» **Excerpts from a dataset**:
[Start of Attachment]

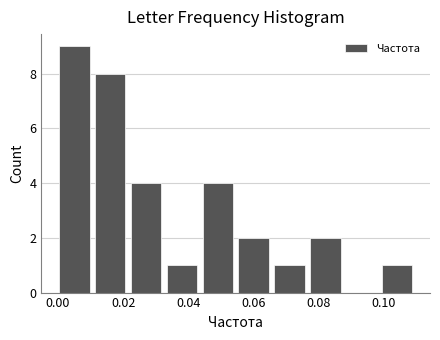

Reading left to right, list every bar in this chart as the range it spans on the x-axis followed by its height. Neither the bar edges nor the heights are printed on the chart, so give them approximately, as read against the axes.

0.000 to 0.012: 9
0.012 to 0.022: 8
0.022 to 0.034: 4
0.034 to 0.044: 1
0.044 to 0.056: 4
0.056 to 0.066: 2
0.066 to 0.078: 1
0.078 to 0.088: 2
0.088 to 0.100: 0
0.100 to 0.110: 1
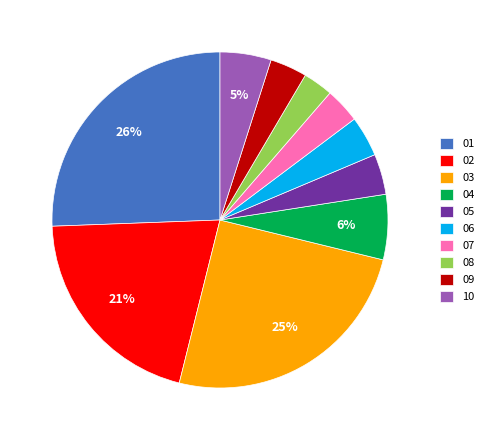

How many segments does this pie chart have?

10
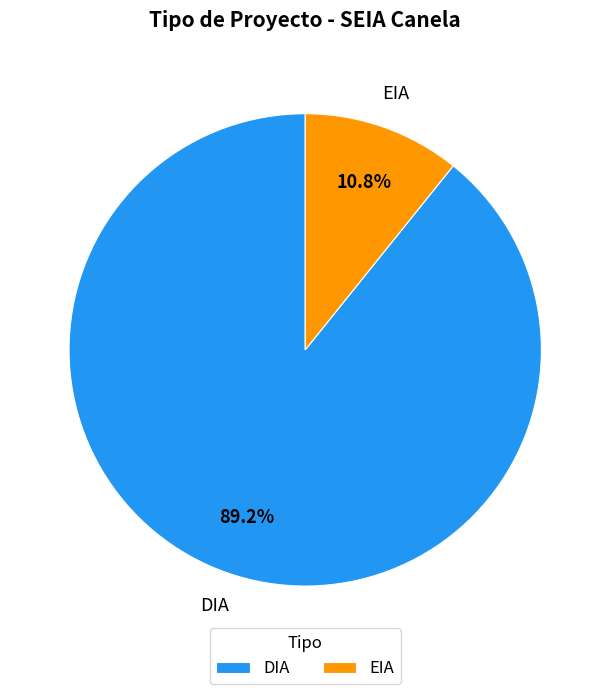

Which has a higher value, DIA or EIA?

DIA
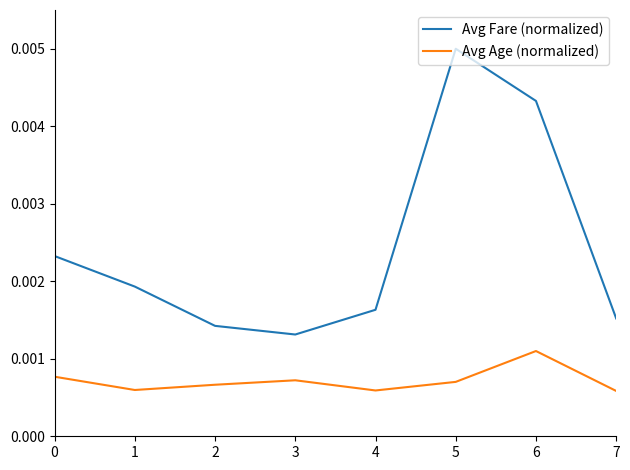

At which category does Avg Age (normalized) reach its first local valley?

1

[End of Attachment]

» **Activity**:
Transcribe all of the data above word for word, leaving out the pictures.

» **Exercise response**:
Reading left to right, list every bar in this chart as the range it spans on the x-axis followed by its height. Neither the bar edges nor the heights are printed on the chart, so give them approximately, as read against the axes.

0.000 to 0.012: 9
0.012 to 0.022: 8
0.022 to 0.034: 4
0.034 to 0.044: 1
0.044 to 0.056: 4
0.056 to 0.066: 2
0.066 to 0.078: 1
0.078 to 0.088: 2
0.088 to 0.100: 0
0.100 to 0.110: 1

How many segments does this pie chart have?

10

Which has a higher value, DIA or EIA?

DIA

At which category does Avg Age (normalized) reach its first local valley?

1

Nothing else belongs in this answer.